Brief → Rewrite the lines of all the records below as one numbered list, leaving out any blank lines.

Extracted information →

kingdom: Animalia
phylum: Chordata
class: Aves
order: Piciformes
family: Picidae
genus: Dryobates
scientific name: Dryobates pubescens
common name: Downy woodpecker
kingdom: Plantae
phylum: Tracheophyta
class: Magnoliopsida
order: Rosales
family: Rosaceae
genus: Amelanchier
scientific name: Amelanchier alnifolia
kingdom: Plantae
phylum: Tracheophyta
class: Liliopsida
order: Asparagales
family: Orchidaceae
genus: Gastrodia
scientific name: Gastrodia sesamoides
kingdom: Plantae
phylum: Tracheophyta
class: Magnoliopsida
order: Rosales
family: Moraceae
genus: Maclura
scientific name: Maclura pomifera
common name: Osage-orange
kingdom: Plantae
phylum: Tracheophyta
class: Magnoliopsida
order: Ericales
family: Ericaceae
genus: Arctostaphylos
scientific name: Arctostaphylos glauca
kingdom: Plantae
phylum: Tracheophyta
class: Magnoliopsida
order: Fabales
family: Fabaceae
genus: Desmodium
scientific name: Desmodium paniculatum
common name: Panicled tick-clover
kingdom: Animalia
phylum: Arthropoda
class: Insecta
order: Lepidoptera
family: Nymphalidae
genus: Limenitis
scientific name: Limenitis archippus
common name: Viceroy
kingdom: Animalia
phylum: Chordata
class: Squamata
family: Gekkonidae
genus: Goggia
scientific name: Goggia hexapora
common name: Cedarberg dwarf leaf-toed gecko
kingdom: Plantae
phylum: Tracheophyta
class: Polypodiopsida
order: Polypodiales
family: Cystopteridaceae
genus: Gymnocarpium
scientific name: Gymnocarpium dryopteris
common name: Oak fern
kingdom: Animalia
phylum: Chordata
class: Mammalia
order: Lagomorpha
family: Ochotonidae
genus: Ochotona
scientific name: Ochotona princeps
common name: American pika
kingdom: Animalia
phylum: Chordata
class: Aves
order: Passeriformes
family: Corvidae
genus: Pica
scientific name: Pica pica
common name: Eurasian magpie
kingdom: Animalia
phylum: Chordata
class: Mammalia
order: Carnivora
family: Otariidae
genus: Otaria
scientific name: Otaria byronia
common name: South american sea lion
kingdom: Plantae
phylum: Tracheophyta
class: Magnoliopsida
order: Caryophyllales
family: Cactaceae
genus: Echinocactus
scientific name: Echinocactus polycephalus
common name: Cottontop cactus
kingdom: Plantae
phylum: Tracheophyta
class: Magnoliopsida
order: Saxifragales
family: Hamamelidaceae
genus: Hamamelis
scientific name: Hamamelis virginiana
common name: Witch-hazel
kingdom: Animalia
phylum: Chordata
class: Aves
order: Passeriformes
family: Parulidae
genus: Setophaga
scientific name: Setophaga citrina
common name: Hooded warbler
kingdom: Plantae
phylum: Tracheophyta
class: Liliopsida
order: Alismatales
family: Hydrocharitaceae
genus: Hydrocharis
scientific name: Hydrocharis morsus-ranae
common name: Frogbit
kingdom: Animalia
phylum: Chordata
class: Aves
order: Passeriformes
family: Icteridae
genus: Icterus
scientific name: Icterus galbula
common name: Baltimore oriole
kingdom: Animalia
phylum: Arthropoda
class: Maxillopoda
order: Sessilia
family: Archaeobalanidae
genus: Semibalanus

Result of this exercise →
1. kingdom: Animalia
2. phylum: Chordata
3. class: Aves
4. order: Piciformes
5. family: Picidae
6. genus: Dryobates
7. scientific name: Dryobates pubescens
8. common name: Downy woodpecker
9. kingdom: Plantae
10. phylum: Tracheophyta
11. class: Magnoliopsida
12. order: Rosales
13. family: Rosaceae
14. genus: Amelanchier
15. scientific name: Amelanchier alnifolia
16. kingdom: Plantae
17. phylum: Tracheophyta
18. class: Liliopsida
19. order: Asparagales
20. family: Orchidaceae
21. genus: Gastrodia
22. scientific name: Gastrodia sesamoides
23. kingdom: Plantae
24. phylum: Tracheophyta
25. class: Magnoliopsida
26. order: Rosales
27. family: Moraceae
28. genus: Maclura
29. scientific name: Maclura pomifera
30. common name: Osage-orange
31. kingdom: Plantae
32. phylum: Tracheophyta
33. class: Magnoliopsida
34. order: Ericales
35. family: Ericaceae
36. genus: Arctostaphylos
37. scientific name: Arctostaphylos glauca
38. kingdom: Plantae
39. phylum: Tracheophyta
40. class: Magnoliopsida
41. order: Fabales
42. family: Fabaceae
43. genus: Desmodium
44. scientific name: Desmodium paniculatum
45. common name: Panicled tick-clover
46. kingdom: Animalia
47. phylum: Arthropoda
48. class: Insecta
49. order: Lepidoptera
50. family: Nymphalidae
51. genus: Limenitis
52. scientific name: Limenitis archippus
53. common name: Viceroy
54. kingdom: Animalia
55. phylum: Chordata
56. class: Squamata
57. family: Gekkonidae
58. genus: Goggia
59. scientific name: Goggia hexapora
60. common name: Cedarberg dwarf leaf-toed gecko
61. kingdom: Plantae
62. phylum: Tracheophyta
63. class: Polypodiopsida
64. order: Polypodiales
65. family: Cystopteridaceae
66. genus: Gymnocarpium
67. scientific name: Gymnocarpium dryopteris
68. common name: Oak fern
69. kingdom: Animalia
70. phylum: Chordata
71. class: Mammalia
72. order: Lagomorpha
73. family: Ochotonidae
74. genus: Ochotona
75. scientific name: Ochotona princeps
76. common name: American pika
77. kingdom: Animalia
78. phylum: Chordata
79. class: Aves
80. order: Passeriformes
81. family: Corvidae
82. genus: Pica
83. scientific name: Pica pica
84. common name: Eurasian magpie
85. kingdom: Animalia
86. phylum: Chordata
87. class: Mammalia
88. order: Carnivora
89. family: Otariidae
90. genus: Otaria
91. scientific name: Otaria byronia
92. common name: South american sea lion
93. kingdom: Plantae
94. phylum: Tracheophyta
95. class: Magnoliopsida
96. order: Caryophyllales
97. family: Cactaceae
98. genus: Echinocactus
99. scientific name: Echinocactus polycephalus
100. common name: Cottontop cactus
101. kingdom: Plantae
102. phylum: Tracheophyta
103. class: Magnoliopsida
104. order: Saxifragales
105. family: Hamamelidaceae
106. genus: Hamamelis
107. scientific name: Hamamelis virginiana
108. common name: Witch-hazel
109. kingdom: Animalia
110. phylum: Chordata
111. class: Aves
112. order: Passeriformes
113. family: Parulidae
114. genus: Setophaga
115. scientific name: Setophaga citrina
116. common name: Hooded warbler
117. kingdom: Plantae
118. phylum: Tracheophyta
119. class: Liliopsida
120. order: Alismatales
121. family: Hydrocharitaceae
122. genus: Hydrocharis
123. scientific name: Hydrocharis morsus-ranae
124. common name: Frogbit
125. kingdom: Animalia
126. phylum: Chordata
127. class: Aves
128. order: Passeriformes
129. family: Icteridae
130. genus: Icterus
131. scientific name: Icterus galbula
132. common name: Baltimore oriole
133. kingdom: Animalia
134. phylum: Arthropoda
135. class: Maxillopoda
136. order: Sessilia
137. family: Archaeobalanidae
138. genus: Semibalanus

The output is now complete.